* [Task instructions]: Word for word, the data below must be repeated in full; no picture is to be included.

* [Excerpted data]:
=== Section Start ===
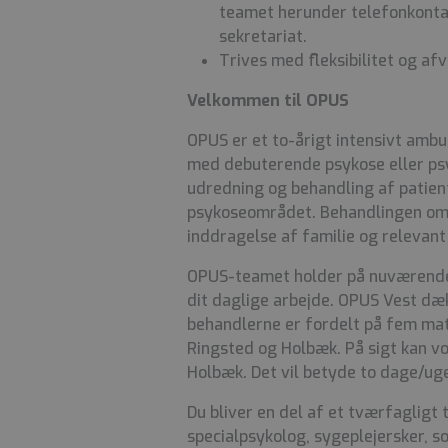
teamet herunder telefonkontak
sekretariat.
Trives med fleksibilitet og a
Velkommen til OPUS
OPUS er et to-årigt intensivt ambu
med debuterende psykose eller p
udredning og behandling af patien
psykoseområdet. Behandlingen omfa
inddragelse af familie og relevant
OPUS-teamet holder på nuværende t
dit daglige arbejde. OPUS Vest dæk
behandlerne er fordelt på fem matr
Ringsted og Holbæk. På sigt kan vo
Holbæk. Det vil betyde to dage/ug
Du bliver en del af et tværfagligt
specialpsykolog, sygeplejersker, s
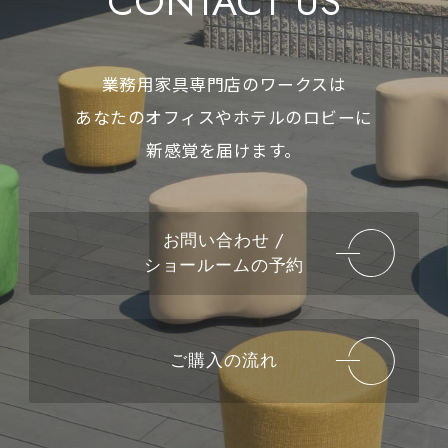
CONTACT US
業務用家具専門店のワークスは
あなたのオフィスやホテルのロビーに
新感覚を届けます。
お問い合わせ /
ショールームの予約
ご購入の流れ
=== Section End ===
* [Task solution]:
teamet herunder telefonkontak
sekretariat.
Trives med fleksibilitet og a
Velkommen til OPUS
OPUS er et to-årigt intensivt ambu
med debuterende psykose eller p
udredning og behandling af patien
psykoseområdet. Behandlingen omfa
inddragelse af familie og relevant
OPUS-teamet holder på nuværende t
dit daglige arbejde. OPUS Vest dæk
behandlerne er fordelt på fem matr
Ringsted og Holbæk. På sigt kan vo
Holbæk. Det vil betyde to dage/ug
Du bliver en del af et tværfagligt
specialpsykolog, sygeplejersker, s
CONTACT US
業務用家具専門店のワークスは
あなたのオフィスやホテルのロビーに
新感覚を届けます。
お問い合わせ /
ショールームの予約
ご購入の流れ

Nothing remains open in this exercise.